There are reportedly 115,000 Russian troops along the border between Russia and Ukraine, and that is certainly more worrisome than how much casino operators must pay in taxes.
Gambling Laws Only Waiting on Final Approval
Everything is in place for Ukraine’s new Gambling Law to be implemented. The only thing that is needed, unless something stands out as questionable, is for the parliament to sign off on the new language. There will be a 10% tax rate established across the industry, and the final layout of Bill 2713 eliminated certain controversial fees that were going to be introduced.

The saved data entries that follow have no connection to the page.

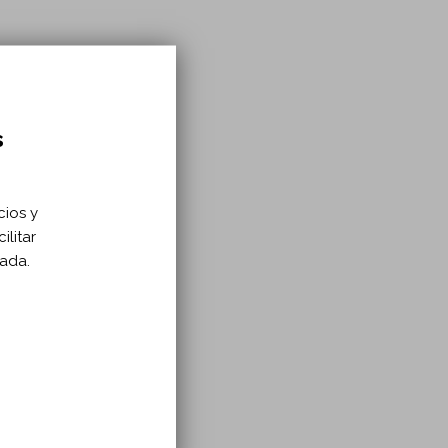
s
cios y
ilitar
zada.
ado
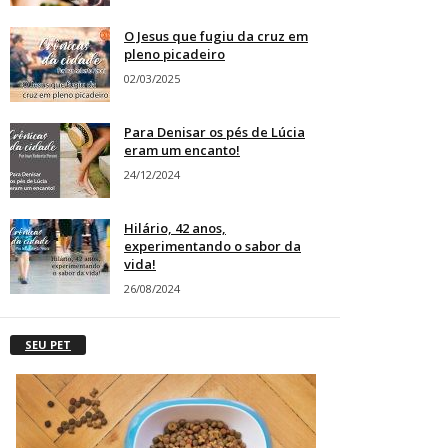
O Jesus que fugiu da cruz em
pleno picadeiro
02/03/2025
Para Denisar os pés de Lúcia
eram um encanto!
24/12/2024
Hilário, 42 anos,
experimentando o sabor da
vida!
26/08/2024
SEU PET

Even 4H Agency CEO and senior partner Ilya Machavariani was surprised that no approval has arrived. He is quoted by SBC News as saying, “We are constantly monitoring the situation with everything that concerns gambling regulations in Ukraine, and today we were expecting it to finally unfold into something more meaningful than another delay.”
He added that there’s an outside chance resolution could come before the end of the year, but that, “The prospects of that are rather grim.”
To be fair to the lawmakers, they haven’t been sitting around drinking nalyvka or kompot. From December 14-17, they approved 22 new laws as they look to keep the country moving forward. Among these were a law to develop new initiatives for a digital economy, and another that allows military forces from other countries to enter the country for “multinational exercises.”